TASK REQUIREMENTS>
1. In the post about a nurse's work stress, how many RNs are on staff now?
2. Continue the post about a nurse's work stress from the point where it ends.

Segment Start: EXTRACT TO READ

I need to rant and rave a little bit today because if I don't, I feel like I might explode.
Work has been absolutely killing me lately. I am getting everything piled up on me as we have had a ton of staffing changes. We used to have 6 RNs on staff...now we have 2. Between maternity leave, poor performance, illness and leaving to pursue other oppertunities, this is what it's come down to. Tons of pressure and stress on top of the 2 of us. On top of that, there is always HUGE stress being a nurse around the holidays. I flew to Chicago for my cousin's wedding the week before Christmas, and it was so hard. I flew in Friday, the wedding was Saturday and then Sunday at 4am I had to be back at the airport to go home so I could work on Christmjas Eve. My head was spinning...then with Christmas everything was stress city, I had to work NYE and New Year's Day. Patients are very sick now, everything is changing at the ofice...and now I've worked all week AND I am stuck working this weekend. And they've already told me its going to be a busy one. Not to mention if we work the weekend we're supposed to get 2 days off during the week...but since we have no staff, they already told me I can't have days off next week. UGH!
I am trying not to lose my mind...
I love my job, my patients, and nursing...
I just need a break! I don't think that's too much to ask!!!

Segment End: EXTRACT TO READ
Segment Start: RECORDS PROVIDED

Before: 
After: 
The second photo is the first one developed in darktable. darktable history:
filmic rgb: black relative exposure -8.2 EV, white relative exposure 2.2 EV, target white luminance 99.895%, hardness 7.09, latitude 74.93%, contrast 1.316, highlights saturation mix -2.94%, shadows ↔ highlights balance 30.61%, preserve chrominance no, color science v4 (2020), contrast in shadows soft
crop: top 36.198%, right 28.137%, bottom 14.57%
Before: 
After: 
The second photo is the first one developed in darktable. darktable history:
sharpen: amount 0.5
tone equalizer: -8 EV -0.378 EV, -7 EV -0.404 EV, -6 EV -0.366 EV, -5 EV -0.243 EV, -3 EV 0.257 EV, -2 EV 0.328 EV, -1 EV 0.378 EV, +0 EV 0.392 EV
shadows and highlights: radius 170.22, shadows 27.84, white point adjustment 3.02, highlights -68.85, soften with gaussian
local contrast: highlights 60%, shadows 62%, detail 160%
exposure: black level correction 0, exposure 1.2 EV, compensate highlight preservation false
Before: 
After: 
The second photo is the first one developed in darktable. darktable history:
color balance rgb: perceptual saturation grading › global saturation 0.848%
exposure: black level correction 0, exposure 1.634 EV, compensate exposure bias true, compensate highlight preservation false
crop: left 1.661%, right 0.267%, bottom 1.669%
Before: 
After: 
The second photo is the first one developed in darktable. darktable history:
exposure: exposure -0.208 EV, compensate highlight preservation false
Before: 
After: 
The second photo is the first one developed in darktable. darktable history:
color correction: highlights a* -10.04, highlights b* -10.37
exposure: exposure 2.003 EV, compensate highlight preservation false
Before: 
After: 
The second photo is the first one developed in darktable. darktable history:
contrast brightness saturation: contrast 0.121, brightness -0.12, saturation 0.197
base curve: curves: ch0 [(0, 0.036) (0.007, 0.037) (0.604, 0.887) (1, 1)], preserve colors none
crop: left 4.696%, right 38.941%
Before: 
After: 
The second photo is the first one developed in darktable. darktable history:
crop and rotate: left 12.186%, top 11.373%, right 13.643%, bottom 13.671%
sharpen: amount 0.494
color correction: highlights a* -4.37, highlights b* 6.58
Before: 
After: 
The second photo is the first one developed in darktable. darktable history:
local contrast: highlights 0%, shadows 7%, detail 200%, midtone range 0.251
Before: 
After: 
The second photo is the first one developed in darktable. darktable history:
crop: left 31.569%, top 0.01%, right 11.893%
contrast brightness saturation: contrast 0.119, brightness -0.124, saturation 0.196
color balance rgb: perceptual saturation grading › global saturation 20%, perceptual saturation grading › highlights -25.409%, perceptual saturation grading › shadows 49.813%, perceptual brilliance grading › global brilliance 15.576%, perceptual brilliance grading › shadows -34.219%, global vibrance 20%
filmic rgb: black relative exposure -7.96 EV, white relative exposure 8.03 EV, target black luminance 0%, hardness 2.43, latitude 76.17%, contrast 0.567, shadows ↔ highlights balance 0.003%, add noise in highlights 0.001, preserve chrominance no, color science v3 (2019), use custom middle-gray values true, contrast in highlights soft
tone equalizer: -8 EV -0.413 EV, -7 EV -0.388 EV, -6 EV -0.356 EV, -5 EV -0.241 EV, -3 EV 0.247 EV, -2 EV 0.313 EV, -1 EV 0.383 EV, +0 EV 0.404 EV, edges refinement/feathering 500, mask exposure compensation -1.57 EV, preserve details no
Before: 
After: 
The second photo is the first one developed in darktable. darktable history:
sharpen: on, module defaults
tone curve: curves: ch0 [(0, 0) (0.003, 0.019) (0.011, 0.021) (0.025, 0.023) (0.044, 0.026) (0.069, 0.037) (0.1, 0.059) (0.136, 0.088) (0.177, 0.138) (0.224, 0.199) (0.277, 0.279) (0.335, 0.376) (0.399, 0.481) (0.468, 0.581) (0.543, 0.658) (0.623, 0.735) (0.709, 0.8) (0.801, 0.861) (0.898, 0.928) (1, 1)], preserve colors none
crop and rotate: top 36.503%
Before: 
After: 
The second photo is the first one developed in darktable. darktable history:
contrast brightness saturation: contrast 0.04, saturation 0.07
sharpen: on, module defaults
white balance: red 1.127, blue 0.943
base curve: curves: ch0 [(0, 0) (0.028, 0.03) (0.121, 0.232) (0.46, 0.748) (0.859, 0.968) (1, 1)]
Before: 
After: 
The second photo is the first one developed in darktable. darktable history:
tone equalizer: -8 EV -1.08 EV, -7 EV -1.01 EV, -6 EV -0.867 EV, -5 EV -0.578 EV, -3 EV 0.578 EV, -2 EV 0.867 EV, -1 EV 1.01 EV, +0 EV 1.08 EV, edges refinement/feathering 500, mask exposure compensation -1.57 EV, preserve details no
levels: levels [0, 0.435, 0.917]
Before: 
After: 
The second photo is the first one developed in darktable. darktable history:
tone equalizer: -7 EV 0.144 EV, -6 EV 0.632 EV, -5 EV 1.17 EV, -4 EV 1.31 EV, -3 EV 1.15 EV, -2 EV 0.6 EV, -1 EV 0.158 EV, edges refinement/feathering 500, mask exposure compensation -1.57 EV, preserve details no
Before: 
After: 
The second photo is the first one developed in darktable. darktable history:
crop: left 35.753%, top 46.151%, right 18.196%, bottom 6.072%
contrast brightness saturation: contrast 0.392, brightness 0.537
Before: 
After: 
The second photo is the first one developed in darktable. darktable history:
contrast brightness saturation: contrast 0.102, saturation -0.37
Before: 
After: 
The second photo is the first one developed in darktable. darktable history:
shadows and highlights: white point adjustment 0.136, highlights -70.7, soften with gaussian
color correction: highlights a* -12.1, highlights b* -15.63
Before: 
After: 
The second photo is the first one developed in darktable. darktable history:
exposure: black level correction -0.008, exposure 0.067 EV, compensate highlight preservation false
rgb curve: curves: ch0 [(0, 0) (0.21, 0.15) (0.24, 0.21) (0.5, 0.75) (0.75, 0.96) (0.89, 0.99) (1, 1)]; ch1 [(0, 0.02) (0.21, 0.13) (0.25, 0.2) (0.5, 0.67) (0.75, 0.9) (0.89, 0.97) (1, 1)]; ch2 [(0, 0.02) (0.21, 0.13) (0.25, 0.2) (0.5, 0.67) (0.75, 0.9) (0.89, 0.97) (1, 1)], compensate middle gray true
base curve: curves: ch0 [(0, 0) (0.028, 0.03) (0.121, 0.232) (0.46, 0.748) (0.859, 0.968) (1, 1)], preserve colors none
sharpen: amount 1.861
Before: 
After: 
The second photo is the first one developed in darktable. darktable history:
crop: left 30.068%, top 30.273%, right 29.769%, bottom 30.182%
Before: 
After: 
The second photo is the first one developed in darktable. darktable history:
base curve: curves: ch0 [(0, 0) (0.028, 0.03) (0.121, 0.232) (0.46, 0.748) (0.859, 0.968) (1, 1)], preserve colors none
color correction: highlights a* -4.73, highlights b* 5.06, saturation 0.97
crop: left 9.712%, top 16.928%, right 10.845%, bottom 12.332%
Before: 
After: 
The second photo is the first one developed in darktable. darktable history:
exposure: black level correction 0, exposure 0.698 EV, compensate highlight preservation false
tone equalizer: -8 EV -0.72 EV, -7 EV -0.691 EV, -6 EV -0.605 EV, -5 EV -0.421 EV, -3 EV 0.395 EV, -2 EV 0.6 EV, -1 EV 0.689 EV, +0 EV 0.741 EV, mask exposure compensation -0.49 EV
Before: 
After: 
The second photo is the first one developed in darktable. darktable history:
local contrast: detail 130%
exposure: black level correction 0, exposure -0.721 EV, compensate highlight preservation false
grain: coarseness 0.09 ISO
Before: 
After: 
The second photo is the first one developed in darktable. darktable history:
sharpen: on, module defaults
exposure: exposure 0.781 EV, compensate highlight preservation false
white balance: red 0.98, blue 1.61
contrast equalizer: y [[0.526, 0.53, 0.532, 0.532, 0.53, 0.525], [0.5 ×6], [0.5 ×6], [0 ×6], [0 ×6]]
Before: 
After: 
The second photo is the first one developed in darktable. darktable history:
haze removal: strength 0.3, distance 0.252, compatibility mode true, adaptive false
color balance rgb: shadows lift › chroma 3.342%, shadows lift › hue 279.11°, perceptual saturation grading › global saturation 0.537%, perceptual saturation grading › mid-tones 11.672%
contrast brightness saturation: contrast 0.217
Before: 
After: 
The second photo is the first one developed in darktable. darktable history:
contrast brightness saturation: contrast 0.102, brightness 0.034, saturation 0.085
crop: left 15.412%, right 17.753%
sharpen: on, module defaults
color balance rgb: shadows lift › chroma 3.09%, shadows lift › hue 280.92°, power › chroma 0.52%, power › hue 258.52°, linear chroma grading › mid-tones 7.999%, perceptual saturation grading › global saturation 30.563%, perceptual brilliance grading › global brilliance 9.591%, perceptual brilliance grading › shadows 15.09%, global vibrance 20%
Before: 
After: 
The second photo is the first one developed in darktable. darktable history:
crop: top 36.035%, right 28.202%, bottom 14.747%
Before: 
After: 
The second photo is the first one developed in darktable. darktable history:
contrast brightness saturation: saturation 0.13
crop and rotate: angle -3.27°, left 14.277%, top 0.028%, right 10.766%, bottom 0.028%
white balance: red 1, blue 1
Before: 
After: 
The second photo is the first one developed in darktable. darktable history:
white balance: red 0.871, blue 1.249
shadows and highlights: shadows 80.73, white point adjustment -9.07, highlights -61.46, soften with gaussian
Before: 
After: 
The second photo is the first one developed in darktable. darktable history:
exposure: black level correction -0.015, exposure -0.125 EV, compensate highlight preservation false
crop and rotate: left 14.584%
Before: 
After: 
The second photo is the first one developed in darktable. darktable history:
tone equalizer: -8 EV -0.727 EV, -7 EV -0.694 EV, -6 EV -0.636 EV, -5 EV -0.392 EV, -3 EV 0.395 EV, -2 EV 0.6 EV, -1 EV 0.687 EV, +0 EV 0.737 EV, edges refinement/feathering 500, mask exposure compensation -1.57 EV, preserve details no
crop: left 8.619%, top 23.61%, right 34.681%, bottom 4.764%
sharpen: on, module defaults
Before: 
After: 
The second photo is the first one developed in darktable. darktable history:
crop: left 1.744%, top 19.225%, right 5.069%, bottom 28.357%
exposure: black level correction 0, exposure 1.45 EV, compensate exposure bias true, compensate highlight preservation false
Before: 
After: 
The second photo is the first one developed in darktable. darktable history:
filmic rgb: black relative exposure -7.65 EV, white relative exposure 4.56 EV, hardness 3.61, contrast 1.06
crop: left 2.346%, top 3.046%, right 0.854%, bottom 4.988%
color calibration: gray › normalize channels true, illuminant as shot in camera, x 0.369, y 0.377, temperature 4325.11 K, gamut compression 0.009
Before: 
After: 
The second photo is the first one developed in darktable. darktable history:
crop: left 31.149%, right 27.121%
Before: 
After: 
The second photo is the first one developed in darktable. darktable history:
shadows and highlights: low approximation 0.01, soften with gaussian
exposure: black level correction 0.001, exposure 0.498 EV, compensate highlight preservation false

Segment End: RECORDS PROVIDED

ANSWER LIST>
1. Two, down from six.

2.
Tonight I feel like eating my feelings. I'm starving but I KNOW its not real hunger. I've been doing good since I started yesterday. I had some cereal for breakfast and my "treat" was a coffee from Dunkin Donuts. I also needed this coffee to survive today!!!!! For lunch (when I got home at 2pm) was a lean cuisine. BEST decision I made this week was to have something quick and easy because I made a healthy choice and I didn't stop for fast food or anything. For dinner I'm thinking I may make a pizza from my freezer and just eat an appropriate portion, then save some for lunch tomorrow. I think that'll be a good choice. I am tracking on sparkpeople and drinking plenty of water. Tonight I plan on detoxing and relaxing, just letting myself rest before what promises to be a busy weekend.
Despite it all, I am keeping a positive attitude. Writing this post actually helped me come to terms with how I was feeling (So thanks for listening). I joked wih my supervisor that I was going to be earning the big bucks that I'm worth this weekend! :)
Hope you all are having a much less stressful Friday than I am! Happy weekend! Get out there and enjoy it for me!